Geneva Smith Awarded Princeton's Top Graduate Student Honor

Written by
Liz Fuller-Wright, Office of Communications
Feb. 23, 2024

José de Jesús Montaño López, Geneva Smith, Pasquale Toscano and Ryan Unger have been named winners of the Porter Ogden Jacobus Fellowship, Princeton University’s top honor for graduate students.

The Jacobus Fellows will be honored at Alumni Day ceremonies Saturday, Feb. 24.

The fellowships support the students’ final year of study at Princeton and are awarded to one Ph.D. student in each of the four divisions — humanities, social sciences, natural sciences and engineering — whose work has exhibited the highest scholarly excellence. All four fellows plan to pursue academic careers.

Geneva Smith

Smith, a sixth-year doctoral student in the Department of History who came to Princeton in 2016, earned her bachelor’s degree in anthropology and history from Columbia University in 2014. She took a leave during her Ph.D. studies to enroll at Yale Law School, crafting her own joint Ph.D./J.D. program.

Her dissertation, “Slave Courts and Compensation in the Eighteenth-Century British Atlantic,” examines the judicial system that exclusively tried the crimes of enslaved people in the 17th and 18th centuries.

Smith has built a massive archive of these court records that she unearthed in Pennsylvania, Maryland and Jamaica.

“Archives are spaces of mystery,” Smith said. “Each manuscript piece that I find, and each court case that I compile helps us paint a more complex and richer picture of what Black life was. I really got excited by the challenge of multiple historians saying, ‘These records don’t exist.’ ‘There’s no way to tell this story.’ I think I just love going to archives and seeing the records and realizing not only are they there, but we can actually build out a really rich story with what exists.”

“As a Black woman who has been through the legal system and faced its inequalities, I am uniquely positioned to do legal-historical work,” she said.

Said her adviser Wendy Warren, associate professor of history, “It’s important to underscore again the newness and consequence of this work: Because scholars had long believed records of these courts were lost, they had dismissed their importance.”

Her co-adviser Hendrik Hartog, Princeton’s Class of 1921 Bicentennial Professor in the History of American Law and Liberty, Emeritus, praised her as “the best researcher I’ve ever had as a graduate student” in his 45 years teaching at Princeton.
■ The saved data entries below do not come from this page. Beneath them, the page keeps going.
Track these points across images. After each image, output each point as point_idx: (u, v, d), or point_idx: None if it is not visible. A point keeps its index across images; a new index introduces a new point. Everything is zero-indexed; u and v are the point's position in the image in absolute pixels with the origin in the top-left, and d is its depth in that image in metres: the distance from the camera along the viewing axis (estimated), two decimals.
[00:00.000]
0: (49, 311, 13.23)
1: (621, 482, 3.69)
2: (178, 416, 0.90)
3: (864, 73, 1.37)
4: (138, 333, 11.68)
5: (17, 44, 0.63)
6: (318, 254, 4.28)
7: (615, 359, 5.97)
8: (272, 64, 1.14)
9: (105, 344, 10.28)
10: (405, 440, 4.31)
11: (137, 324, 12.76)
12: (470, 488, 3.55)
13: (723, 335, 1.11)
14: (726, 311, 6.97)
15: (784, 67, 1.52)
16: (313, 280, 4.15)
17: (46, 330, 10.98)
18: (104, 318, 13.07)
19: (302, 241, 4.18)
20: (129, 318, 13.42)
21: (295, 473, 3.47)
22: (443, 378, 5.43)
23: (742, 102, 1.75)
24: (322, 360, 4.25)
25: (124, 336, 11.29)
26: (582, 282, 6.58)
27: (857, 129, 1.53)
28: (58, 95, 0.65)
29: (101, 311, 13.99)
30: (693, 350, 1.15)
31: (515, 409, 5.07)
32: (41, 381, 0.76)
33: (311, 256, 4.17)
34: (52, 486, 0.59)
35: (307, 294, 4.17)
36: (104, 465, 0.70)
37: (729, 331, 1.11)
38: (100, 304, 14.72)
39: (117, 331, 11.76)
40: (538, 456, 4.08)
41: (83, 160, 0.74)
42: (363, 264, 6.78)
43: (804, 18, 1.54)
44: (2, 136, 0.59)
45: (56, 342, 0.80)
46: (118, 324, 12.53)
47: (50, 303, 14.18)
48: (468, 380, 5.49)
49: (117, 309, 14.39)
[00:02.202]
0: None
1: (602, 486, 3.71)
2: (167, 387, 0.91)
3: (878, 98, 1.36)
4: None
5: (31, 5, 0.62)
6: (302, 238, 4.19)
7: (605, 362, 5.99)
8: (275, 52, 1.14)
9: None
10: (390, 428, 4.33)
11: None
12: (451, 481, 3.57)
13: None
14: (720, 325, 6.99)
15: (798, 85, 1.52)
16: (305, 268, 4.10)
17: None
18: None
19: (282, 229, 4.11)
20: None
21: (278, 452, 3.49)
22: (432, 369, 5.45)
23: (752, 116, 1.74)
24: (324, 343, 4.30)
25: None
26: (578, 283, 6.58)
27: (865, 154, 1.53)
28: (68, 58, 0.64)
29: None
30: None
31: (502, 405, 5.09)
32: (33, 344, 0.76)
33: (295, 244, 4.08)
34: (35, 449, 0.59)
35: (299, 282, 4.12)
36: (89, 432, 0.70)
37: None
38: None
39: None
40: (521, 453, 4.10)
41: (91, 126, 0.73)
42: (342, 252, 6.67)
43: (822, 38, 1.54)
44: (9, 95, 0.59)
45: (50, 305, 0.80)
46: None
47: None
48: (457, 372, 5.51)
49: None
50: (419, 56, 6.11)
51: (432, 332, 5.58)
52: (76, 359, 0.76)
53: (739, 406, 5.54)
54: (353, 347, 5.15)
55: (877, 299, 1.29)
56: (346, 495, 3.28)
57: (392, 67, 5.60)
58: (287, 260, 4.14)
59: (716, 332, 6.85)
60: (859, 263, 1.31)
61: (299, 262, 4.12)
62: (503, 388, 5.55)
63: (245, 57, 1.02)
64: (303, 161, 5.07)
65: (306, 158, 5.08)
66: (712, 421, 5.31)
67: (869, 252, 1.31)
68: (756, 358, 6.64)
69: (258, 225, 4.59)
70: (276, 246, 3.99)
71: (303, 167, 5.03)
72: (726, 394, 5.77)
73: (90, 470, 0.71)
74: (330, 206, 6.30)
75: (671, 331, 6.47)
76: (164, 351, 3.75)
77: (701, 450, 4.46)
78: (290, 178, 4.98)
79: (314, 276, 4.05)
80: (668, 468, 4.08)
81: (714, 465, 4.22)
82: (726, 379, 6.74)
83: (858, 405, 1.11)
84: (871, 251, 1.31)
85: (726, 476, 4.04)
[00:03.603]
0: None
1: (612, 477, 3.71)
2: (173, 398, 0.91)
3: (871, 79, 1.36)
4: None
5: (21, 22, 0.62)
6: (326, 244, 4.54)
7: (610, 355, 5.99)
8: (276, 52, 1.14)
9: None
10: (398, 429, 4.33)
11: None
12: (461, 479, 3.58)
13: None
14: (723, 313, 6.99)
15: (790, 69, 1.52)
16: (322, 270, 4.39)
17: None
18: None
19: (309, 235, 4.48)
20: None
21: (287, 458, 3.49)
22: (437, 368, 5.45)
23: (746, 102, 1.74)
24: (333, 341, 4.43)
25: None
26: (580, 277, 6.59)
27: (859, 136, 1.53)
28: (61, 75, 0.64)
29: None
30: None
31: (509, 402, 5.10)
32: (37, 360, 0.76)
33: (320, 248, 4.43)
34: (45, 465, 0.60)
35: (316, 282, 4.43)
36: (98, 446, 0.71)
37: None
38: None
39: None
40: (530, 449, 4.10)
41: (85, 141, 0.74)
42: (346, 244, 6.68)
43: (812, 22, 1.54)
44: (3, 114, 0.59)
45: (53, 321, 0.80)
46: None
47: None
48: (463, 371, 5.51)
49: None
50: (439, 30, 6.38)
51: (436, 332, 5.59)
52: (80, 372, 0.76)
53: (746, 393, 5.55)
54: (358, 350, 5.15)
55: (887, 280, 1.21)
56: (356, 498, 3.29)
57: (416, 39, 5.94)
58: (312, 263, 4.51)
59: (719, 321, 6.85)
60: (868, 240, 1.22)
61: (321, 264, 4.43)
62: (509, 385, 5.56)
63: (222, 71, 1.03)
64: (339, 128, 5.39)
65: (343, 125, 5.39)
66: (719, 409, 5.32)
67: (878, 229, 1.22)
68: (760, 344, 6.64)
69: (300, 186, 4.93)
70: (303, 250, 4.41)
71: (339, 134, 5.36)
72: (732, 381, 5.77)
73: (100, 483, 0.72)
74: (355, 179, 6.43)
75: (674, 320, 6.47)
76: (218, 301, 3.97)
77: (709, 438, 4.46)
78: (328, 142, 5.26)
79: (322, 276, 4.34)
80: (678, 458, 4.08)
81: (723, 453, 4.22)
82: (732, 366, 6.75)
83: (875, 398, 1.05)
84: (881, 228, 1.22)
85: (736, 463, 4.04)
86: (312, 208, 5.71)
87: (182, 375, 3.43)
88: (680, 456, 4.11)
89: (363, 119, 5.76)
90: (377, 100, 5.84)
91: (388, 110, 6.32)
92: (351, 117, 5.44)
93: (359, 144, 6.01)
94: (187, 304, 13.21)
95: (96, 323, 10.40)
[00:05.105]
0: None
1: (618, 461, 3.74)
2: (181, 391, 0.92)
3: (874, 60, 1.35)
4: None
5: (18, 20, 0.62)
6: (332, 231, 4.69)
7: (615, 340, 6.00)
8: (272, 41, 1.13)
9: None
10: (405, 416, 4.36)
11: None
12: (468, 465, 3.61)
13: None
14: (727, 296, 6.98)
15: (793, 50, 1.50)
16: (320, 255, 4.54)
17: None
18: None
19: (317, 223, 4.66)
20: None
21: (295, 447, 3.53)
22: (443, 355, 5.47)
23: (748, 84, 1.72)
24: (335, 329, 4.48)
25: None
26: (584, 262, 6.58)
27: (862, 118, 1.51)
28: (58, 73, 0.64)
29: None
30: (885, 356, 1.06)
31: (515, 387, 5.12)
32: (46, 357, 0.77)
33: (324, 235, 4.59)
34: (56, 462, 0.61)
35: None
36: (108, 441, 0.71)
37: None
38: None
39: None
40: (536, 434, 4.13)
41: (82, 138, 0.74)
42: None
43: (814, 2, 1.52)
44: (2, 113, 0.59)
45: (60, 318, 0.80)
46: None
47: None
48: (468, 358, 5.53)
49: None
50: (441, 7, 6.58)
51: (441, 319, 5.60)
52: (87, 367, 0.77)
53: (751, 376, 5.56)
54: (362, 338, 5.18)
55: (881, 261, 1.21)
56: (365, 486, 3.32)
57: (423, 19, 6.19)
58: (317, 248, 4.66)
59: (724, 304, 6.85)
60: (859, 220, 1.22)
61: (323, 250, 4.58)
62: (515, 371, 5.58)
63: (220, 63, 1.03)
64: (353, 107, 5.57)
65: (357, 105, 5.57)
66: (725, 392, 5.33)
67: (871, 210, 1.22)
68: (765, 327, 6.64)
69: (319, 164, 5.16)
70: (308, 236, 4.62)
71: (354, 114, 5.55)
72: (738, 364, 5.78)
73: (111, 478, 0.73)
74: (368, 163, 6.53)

“Geneva is an extraordinarily talented young woman who managed to surmount quite terrible burdens in her early years,” he said. “She is strong-willed, stable, thoughtful and she has a good heart.”

He emphasized the extraordinary impact her work has had and will continue to have.

“Her results are transformative and will change the way historians write both the history of slavery in the Americas and the history of race in America,” Hartog said. “The amount of work it took for her to find these records is itself extraordinary. She found records that nobody knew existed, just by persistence, by imagination, by thinking about how to read records against what the label says they would say.”

He praised the “relentless determination” that carried Smith into more than 30 archives on three continents as she deciphered and preserved thousands of crumbling, handwritten records. “She has a kind of ‘historian’s intuition’ that led her to the confidence to know that these records would exist if she just kept at it. I really admire it.”

During her time at Princeton, Smith worked on the Princeton and Slavery Project, coordinated the Colonial Americas Workshop and participated in the Black Graduate Student Caucus as well as the Graduate Women of Color Caucus. Next year, she will finish her final year at Yale Law School, where she has been the academics chair of Yale Law Women+, the academic development chair of the Yale Black Law Students Association, and a fellow in the Program for Reproductive Justice and Reproductive Rights.